**Extract**
^^^^^^^^

The resulting sensitivities (in Jy) as a function of frequency for 1 and 10 frequency channels worth of bandwidth (1.28 and 12.8 MHz, respectively), and combination of other parameters (integration times and channel width) are shown in Fig. 2. This figure shows that due to a combination of the frequency dependence of the sky noise and MWA beam, the optimal sensitivity is expected at frequency $\approx$ 216 MHz. The values of optimal sensitivity (in terms of flux density and fluence) at 216 MHz for different number of frequency channels and time resolutions are summarised in Table 2. Assuming a typical pulse width (w) of an FRB $\sim$ 10 ms and the same time resolution of the IC beam, the presented system with 10 channels (12.8 MHz bandwidth) should be able to detect 40 Jy pulses with SNR=10, which corresponds to an FRB with a fluence of $\approx$ 400 Jy ms. It is clear that the presented system will be able to detect only the brightest FRBs, exceeding fluences $\sim$ 200 Jy ms, which are very rare. For example, Australian Square Kilometre Pathfinder (ASKAP), detected only one (FRB 180110) with fluence $\approx$ 420 Jy ms Shannon et al. (Reference Shannon2018). Nevertheless, continuous observations can also lead to detections of $\sim$ MJy ms pulses as those detected from SGR 1935+2154 in 2020 (CHIME/FRB Collaboration et al. 2020b) or detection of FRB-like pulses from nearby GW events (discussion in Section 1.3).

^^^^^^^^

**Short task A**
Decide whether each statement agrees with the FRB sensitivity passage, giving yes or no and quoting the exact words that settle it: (i) ten frequency channels provide 12.8 MHz of bandwidth; (ii) the system is expected to detect most FRBs; (iii) ASKAP detected several FRBs with fluences near 420 Jy ms.
**Short task B**
According to the FRB sensitivity passage, which source produced the MJy ms pulses detected in 2020?
**Short task C**
Carry the FRB sensitivity passage forward from the point at which it stops.
The data that come next have no connection to the FRB sensitivity passage.

^^^^^^^^

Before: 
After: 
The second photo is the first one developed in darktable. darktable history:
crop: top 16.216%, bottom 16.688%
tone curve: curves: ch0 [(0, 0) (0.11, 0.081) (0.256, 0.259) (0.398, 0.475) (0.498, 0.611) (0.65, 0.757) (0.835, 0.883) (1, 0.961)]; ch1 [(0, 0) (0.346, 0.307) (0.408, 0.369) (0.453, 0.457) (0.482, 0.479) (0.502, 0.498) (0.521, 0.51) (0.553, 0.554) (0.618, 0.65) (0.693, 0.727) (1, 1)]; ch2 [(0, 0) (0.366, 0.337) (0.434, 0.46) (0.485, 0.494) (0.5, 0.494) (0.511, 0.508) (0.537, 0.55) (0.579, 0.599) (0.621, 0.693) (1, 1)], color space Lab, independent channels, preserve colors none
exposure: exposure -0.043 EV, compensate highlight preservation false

^^^^^^^^

**Expected output A**
(i) Yes: "1 and 10 frequency channels worth of bandwidth (1.28 and 12.8 MHz, respectively)"
(ii) No: "the presented system will be able to detect only the brightest FRBs"
(iii) No: "detected only one (FRB 180110)"

**Expected output B**
SGR 1935+2154

**Expected output C**
Figure 2. Standard deviation of expected noise (sensitivity) as a function of frequency for a zenith-transiting source in the ‘cold’ (i.e. low sky noise) part of the sky (RA=0 h) using observing frequency bandwidth of 1.28 and 12.8 MHz (1 and 10 channels, respectively) in 0.1, 1, 10 ms, and 100 ms time resolutions. Note that some combinations, for example 10 channels/10 ms and 1 channel/100 ms, are equivalent due to the structure of the radiometer equation (4). The best sensitivity (minima of the curves) is always at $\approx$ 216 MHz reaching approximately 127, 40, 12.7, 4, and 1.3 Jy for the curves 1.28 MHz/0.1 ms, 1.28 MHz/1 ms, 1.28 MHz/10 ms, 12.8 MHz/10 ms, and 12.8 MHz/100 ms (from top to bottom), respectively.

Table 2. The expected sensitivity to single pulses at optimal frequency 216 MHz (Fig. 2) for different time resolutions and observing bandwidths. Assuming a typical pulse width of an FRB of 10 ms the optimal time resolution is the same and the resulting sensitivities are 1 273, 403, and 260 Jy ms for 1, 10, and 24 MWA coarse channels, respectively.

$^\mathrm{a}$ $\sigma$ is the standard deviation of the noise.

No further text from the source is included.